Daniel Anderl Judicial Security and Privacy Act of 2022
- Enacted by: the 117th United States Congress

Citations
- Public law: Pub. L. 117–263 (text) (PDF), Division E, Title LIX, Subtitle D
- Statutes at Large: 136 Stat. 3458

Legislative history
- Signed into law by President Joe Biden on December 23, 2022;

= Daniel Anderl Judicial Security and Privacy Act =

2022 United States federal law

The Daniel Anderl Judicial Security and Privacy Act of 2022 is a United States federal law that protects the personal information of federal judges and their immediate families by restricting its sale and disclosure. It was enacted on December 23, 2022, as part of the National Defense Authorization Act for Fiscal Year 2023. The law is named for Daniel Anderl, the son of U.S. District Judge Esther Salas, who was killed in an attack at the family's home in 2020.

== Background ==
On July 19, 2020, lawyer Roy Den Hollander, who had a case before Salas, attacked her family at their home in New Jersey while posing as a delivery driver. He killed her 20-year-old son, Daniel, and wounded her husband, Mark Anderl. Salas was elsewhere in the house and was not injured. Following the attack, she called for restrictions on access to judges' personal information.

New Jersey enacted a separate statute, known as "Daniel's Law", in 2020 to protect personal information about judges and other public officials.

== Legislative history ==
Senator Bob Menendez announced the federal legislation in September 2020, with support from Senator Cory Booker, Representative Mikie Sherrill and Senator Lindsey Graham. A subsequent version advanced through the Senate Judiciary Committee in December 2021. In May 2022, Senator Rand Paul blocked an attempt to pass the bill by unanimous consent, arguing that its protections should also cover members of Congress. Menendez opposed adding those provisions, saying that doing so could impede passage.

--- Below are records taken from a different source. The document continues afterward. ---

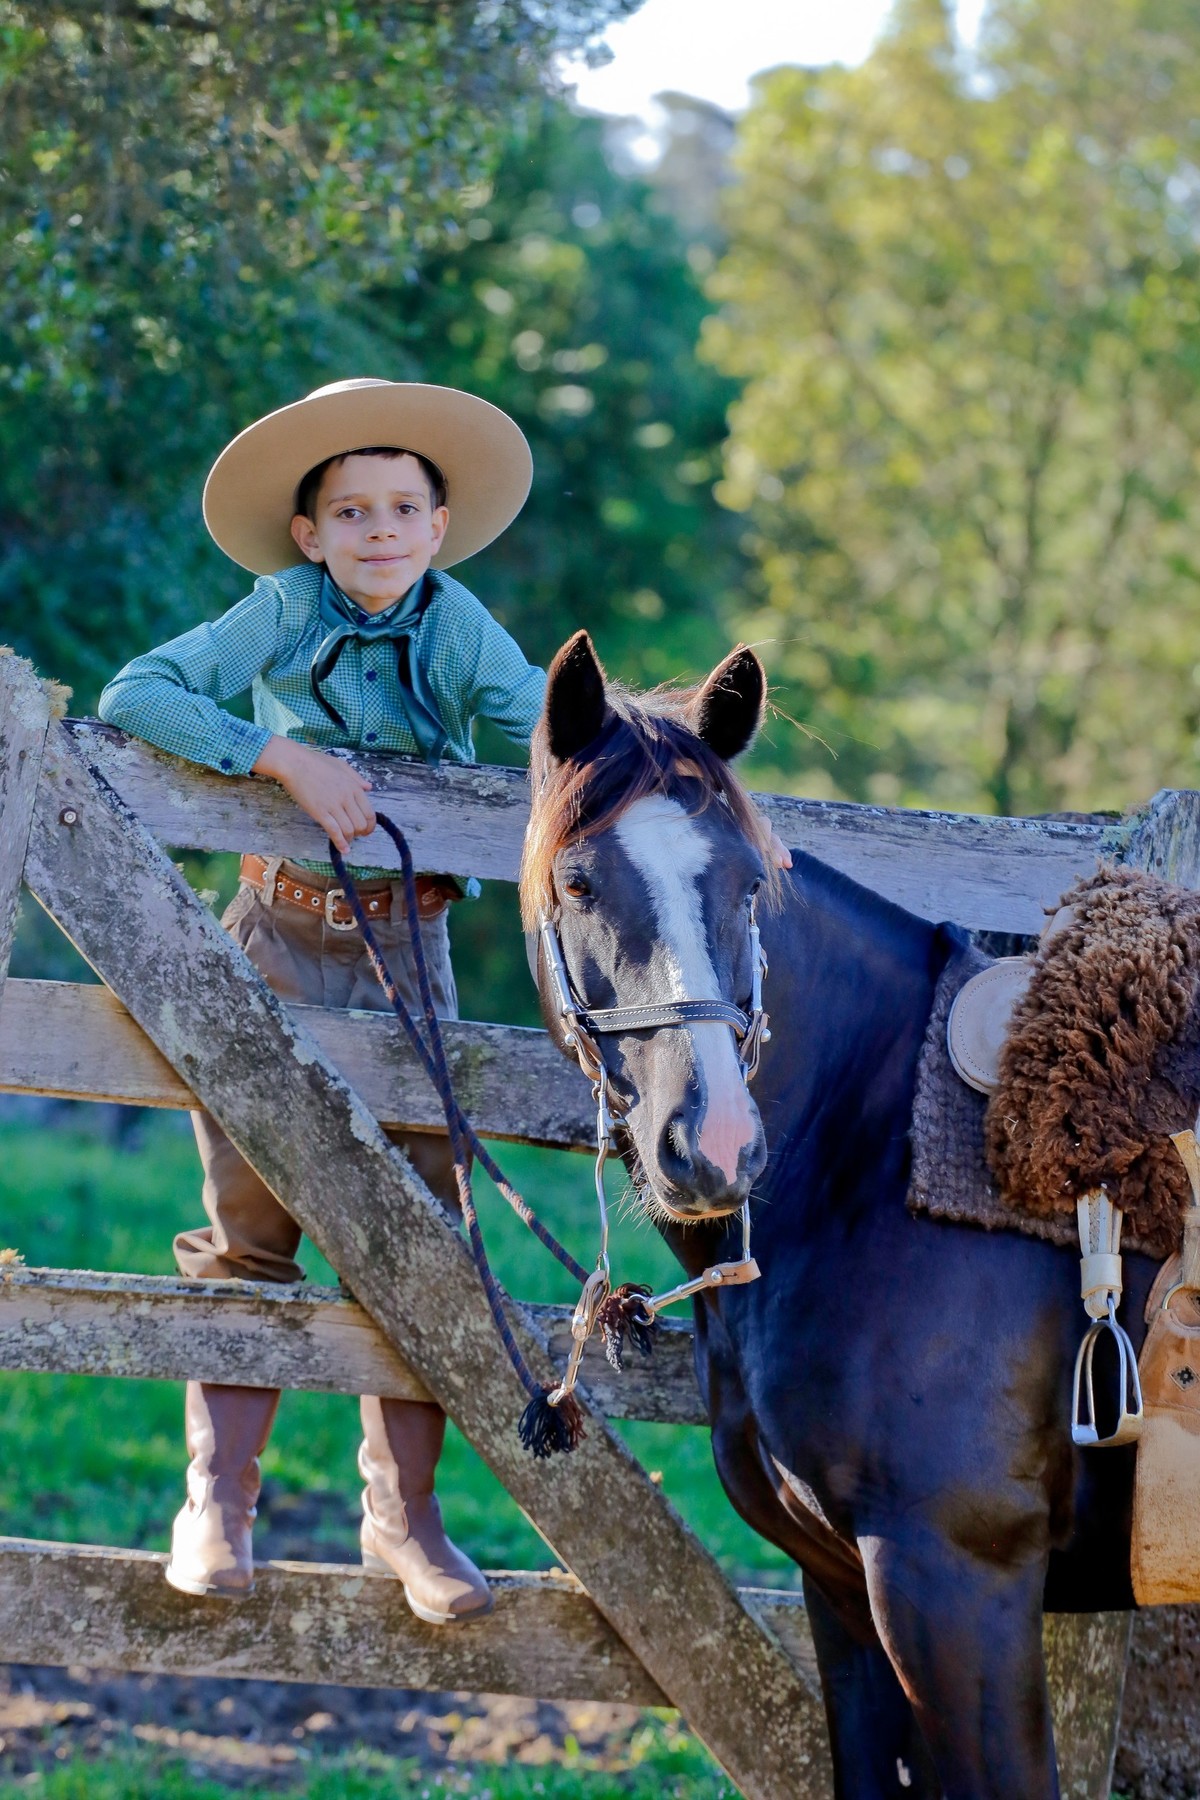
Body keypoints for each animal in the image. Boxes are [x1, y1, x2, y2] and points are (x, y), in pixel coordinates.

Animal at [521, 630, 1156, 1800]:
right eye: (578, 881)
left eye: (746, 882)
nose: (714, 1143)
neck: (872, 1149)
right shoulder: (841, 1586)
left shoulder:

Congress incorporated the measure into the defense authorization bill for fiscal year 2023. The Senate approved that bill on December 15, 2022, by a vote of 83–11, following House approval. President Joe Biden signed the legislation on December 23. The act comprises sections 5931–5939 of Public Law 117–263.

== Provisions ==
The act restricts the sale of judges' personal information by data brokers and provides for its removal from federal government websites. It also allows judges to request that other businesses and individuals remove personal information published online, subject to exceptions for news reporting and matters of public interest. Protected information includes home addresses, telephone numbers and Social Security numbers of judges and their immediate families.

== Reception ==
The Judicial Conference of the United States supported the legislation. Salas and Roslynn R. Mauskopf, director of the Administrative Office of the United States Courts, argued that protecting judges and their families from threats was necessary to preserve judicial independence.

Court watchdog groups, including Fix the Court and the Free Law Project, raised concerns about the bill's breadth and its implications for transparency and the First Amendment. In October 2022, the Reporters Committee for Freedom of the Press argued that the proposed restrictions could hinder reporting on judicial conflicts of interest. It said that exemptions for news reporting might offer insufficient protection if the underlying information became unavailable to journalists.